In company news, Carl Icahn is at it again.  After having attacked McDonalds over its treatment of pigs, he is now going after Kroger.  It seems he has a real soft spot for pigs.  Don’t anyone tell him where bacon comes from.  It was announced this week that the CEO of Intel earned $178.6 million in 2021 drawing the ire of both Wall Street and perhaps some of its employees.  While I thought compensation had been tied to performance in recent years, it is worth noting the stock was up 6% in 2021 versus the S&P 500 which rose 28.7% and the technology sector which gained 35.4%.  Makes one scratch one’s head.  And lastly, if you are a fan of Chipotle and its food, hold onto your wallet as the company announced it is raising prices again.  It seems food inflation knows no bounds.

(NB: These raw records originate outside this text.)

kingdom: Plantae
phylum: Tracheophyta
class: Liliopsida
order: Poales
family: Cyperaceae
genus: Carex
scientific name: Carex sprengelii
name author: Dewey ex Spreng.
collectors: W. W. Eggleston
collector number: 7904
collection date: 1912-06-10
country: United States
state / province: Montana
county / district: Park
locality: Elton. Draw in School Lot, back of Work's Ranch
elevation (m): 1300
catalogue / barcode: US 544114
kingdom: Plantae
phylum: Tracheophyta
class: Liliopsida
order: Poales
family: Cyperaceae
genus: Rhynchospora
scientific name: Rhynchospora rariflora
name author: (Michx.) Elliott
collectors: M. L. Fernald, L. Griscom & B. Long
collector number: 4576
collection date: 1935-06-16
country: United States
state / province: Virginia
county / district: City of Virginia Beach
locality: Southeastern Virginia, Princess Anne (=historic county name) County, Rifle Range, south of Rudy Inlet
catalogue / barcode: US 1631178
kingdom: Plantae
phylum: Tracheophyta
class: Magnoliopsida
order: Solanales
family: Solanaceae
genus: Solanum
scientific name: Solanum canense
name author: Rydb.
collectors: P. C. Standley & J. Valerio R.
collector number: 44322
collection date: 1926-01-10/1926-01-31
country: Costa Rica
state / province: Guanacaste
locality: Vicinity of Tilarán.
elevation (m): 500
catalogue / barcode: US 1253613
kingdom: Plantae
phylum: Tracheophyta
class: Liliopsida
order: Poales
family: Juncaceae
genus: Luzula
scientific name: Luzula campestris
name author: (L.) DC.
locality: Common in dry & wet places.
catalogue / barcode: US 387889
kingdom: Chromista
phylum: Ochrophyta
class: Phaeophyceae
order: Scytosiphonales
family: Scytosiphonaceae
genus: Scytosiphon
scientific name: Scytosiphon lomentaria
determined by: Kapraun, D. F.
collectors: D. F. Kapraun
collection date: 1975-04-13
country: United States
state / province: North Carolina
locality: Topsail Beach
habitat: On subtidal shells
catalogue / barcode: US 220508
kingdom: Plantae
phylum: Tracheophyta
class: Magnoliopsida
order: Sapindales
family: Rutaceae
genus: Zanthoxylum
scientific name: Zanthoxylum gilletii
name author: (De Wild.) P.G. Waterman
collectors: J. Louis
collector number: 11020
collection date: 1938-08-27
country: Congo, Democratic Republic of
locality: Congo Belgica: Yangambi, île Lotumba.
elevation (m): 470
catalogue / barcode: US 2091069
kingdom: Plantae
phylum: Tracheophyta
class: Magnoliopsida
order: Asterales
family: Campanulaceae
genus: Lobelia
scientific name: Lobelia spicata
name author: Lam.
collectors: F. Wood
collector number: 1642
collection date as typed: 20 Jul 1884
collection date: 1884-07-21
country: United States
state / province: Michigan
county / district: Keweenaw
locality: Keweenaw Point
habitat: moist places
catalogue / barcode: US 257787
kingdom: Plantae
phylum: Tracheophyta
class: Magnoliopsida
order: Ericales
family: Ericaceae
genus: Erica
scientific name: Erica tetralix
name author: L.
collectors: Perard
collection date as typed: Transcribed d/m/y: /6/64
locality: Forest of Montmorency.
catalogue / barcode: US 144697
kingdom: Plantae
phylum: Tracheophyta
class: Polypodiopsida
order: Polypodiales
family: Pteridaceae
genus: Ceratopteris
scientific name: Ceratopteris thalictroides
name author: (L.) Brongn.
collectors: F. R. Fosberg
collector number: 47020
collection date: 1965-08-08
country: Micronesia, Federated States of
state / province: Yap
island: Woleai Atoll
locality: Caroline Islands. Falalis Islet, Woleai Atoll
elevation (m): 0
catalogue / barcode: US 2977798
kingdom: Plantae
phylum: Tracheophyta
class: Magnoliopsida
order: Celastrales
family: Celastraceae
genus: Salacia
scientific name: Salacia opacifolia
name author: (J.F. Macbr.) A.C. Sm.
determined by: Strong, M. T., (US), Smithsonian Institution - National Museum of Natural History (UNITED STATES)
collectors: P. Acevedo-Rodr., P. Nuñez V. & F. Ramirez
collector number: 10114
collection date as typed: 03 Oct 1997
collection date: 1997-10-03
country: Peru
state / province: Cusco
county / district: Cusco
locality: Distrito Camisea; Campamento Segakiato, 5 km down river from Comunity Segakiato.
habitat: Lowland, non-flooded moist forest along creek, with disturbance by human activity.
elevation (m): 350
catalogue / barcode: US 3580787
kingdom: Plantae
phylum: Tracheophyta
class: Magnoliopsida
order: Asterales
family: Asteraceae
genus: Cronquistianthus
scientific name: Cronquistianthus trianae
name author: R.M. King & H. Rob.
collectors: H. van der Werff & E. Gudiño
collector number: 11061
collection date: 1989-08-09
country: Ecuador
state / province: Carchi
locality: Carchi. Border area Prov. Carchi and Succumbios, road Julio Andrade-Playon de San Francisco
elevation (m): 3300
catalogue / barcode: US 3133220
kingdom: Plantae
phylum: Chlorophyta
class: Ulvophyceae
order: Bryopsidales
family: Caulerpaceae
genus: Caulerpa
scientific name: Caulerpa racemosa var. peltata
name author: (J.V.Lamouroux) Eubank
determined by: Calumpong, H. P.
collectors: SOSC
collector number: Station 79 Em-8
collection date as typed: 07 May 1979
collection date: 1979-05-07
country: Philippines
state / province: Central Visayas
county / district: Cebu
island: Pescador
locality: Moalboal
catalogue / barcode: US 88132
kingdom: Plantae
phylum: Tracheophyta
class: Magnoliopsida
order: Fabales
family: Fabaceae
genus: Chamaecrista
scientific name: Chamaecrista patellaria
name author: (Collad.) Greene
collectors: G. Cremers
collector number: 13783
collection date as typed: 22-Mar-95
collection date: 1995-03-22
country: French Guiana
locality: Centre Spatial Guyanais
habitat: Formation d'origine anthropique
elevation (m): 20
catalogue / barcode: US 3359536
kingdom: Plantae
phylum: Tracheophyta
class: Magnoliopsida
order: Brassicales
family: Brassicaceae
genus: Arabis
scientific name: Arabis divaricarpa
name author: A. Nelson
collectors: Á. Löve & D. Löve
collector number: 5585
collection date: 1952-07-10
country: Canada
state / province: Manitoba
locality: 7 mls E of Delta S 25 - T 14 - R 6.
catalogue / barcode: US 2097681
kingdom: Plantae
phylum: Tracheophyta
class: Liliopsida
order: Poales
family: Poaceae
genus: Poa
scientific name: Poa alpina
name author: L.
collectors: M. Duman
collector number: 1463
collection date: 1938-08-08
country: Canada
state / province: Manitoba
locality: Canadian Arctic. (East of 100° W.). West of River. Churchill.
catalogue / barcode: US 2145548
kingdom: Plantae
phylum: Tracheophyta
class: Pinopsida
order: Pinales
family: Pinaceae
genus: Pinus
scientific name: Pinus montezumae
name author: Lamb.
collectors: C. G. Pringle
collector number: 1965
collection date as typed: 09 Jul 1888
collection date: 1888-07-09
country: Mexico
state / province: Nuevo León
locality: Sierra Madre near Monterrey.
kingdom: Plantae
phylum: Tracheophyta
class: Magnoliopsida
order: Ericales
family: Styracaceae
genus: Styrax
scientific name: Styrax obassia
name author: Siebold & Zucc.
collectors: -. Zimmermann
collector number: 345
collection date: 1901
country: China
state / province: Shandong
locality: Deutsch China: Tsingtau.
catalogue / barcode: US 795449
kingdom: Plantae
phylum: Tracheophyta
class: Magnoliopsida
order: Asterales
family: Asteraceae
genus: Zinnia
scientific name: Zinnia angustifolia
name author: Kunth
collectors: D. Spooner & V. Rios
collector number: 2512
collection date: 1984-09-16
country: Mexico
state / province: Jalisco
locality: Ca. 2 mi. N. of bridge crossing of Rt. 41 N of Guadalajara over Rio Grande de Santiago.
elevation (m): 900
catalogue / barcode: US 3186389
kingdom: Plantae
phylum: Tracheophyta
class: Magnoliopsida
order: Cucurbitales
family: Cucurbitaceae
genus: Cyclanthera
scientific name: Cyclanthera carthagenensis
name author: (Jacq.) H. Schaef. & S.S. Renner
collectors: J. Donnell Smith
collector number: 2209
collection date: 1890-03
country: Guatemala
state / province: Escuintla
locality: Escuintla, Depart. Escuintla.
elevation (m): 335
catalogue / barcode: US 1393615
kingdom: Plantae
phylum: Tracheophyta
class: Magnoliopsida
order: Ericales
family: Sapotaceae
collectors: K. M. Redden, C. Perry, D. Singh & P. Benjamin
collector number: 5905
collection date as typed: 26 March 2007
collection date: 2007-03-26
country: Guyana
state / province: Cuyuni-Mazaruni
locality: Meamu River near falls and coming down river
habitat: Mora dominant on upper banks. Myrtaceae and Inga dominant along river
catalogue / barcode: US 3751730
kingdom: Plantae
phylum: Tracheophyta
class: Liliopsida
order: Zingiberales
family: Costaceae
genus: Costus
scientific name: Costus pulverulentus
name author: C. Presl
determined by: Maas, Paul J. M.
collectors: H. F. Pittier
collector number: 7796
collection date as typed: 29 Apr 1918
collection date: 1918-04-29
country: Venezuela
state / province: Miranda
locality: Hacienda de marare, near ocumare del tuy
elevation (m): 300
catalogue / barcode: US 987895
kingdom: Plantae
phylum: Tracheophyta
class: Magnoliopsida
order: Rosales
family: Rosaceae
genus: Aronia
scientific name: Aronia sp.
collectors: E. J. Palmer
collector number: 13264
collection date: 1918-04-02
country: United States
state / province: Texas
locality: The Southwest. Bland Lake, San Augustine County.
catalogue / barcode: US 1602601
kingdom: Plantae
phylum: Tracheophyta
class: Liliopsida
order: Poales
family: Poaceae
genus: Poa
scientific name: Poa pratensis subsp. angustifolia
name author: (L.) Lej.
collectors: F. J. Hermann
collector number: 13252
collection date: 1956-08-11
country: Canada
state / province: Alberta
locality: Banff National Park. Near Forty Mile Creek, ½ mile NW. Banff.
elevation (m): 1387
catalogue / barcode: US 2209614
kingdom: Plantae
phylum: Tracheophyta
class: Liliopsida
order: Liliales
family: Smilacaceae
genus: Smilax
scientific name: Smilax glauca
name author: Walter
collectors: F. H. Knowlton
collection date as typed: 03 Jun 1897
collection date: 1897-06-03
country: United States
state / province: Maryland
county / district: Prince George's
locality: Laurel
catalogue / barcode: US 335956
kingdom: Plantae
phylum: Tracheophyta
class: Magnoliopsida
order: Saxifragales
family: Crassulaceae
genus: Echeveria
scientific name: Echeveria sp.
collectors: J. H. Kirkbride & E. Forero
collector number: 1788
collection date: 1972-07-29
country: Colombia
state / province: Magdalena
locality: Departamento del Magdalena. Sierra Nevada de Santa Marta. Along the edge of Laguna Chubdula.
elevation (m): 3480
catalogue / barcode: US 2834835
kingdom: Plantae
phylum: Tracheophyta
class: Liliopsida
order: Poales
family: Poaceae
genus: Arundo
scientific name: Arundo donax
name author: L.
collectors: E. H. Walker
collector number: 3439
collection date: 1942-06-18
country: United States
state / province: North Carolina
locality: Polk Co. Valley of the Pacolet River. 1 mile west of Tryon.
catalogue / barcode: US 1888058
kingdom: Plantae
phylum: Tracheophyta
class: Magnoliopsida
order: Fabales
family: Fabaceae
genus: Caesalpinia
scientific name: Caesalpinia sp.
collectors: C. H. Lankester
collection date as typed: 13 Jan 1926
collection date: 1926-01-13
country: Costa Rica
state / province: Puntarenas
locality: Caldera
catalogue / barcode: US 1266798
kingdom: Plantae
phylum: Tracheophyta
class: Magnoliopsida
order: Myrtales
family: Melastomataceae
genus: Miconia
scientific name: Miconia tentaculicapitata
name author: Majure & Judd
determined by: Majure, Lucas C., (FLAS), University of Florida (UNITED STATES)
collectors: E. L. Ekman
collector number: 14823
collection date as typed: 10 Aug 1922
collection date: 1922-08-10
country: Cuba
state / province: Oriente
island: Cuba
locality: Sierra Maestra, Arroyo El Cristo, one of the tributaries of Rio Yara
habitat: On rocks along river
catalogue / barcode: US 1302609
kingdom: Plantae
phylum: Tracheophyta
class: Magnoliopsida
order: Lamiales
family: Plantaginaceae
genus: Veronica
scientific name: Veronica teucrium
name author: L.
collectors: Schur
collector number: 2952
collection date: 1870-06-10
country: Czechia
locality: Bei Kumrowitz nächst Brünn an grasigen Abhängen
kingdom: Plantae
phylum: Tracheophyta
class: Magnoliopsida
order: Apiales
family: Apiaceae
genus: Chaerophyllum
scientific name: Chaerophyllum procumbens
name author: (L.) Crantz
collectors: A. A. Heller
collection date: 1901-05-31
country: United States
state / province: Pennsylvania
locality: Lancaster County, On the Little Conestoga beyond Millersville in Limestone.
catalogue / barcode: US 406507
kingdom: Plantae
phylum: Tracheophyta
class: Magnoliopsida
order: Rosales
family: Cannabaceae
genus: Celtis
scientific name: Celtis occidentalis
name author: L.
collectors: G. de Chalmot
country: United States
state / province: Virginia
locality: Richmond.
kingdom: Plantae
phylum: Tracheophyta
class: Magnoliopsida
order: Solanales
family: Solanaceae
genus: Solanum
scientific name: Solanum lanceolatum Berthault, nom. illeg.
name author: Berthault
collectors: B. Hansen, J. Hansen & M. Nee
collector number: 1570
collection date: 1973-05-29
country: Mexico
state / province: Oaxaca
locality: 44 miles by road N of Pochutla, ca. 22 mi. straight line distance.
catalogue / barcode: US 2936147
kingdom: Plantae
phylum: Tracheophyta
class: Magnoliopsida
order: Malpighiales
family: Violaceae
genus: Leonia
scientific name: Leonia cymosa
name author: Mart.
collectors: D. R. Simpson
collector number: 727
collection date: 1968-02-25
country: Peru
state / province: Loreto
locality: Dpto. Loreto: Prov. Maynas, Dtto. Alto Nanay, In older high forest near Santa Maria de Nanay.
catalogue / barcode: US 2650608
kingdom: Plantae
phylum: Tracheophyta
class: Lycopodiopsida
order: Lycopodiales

In closing, I’d be remiss if I didn’t mention that today is April Fool’s day.  Some companies have outdone themselves this year with innovative products which we didn’t know we needed in our lives.  For example, the toy company Little Tikes has introduced My First Cubicle for children.  For the aspirational child (or parent) you too can set your child up for days of meetings and conference calls.  If that’s not to your liking, how about the mash up between Hellman’s mayonnaise and Butterfinger?  Honestly, this sounds more like a cry for help.  Better yet is the 3D printer company that has innovated a new printer.  In simplifying, it has undertaken to remove a dimension, creating the first 2D printer.  And last but not least, Aldi’s (the supermarket chain) has put out a dating app called Findr, which lets you swipe right on products in the grocery store and find your match via who likes the same foods as you.  This last one might not be the worst idea.  Now you know.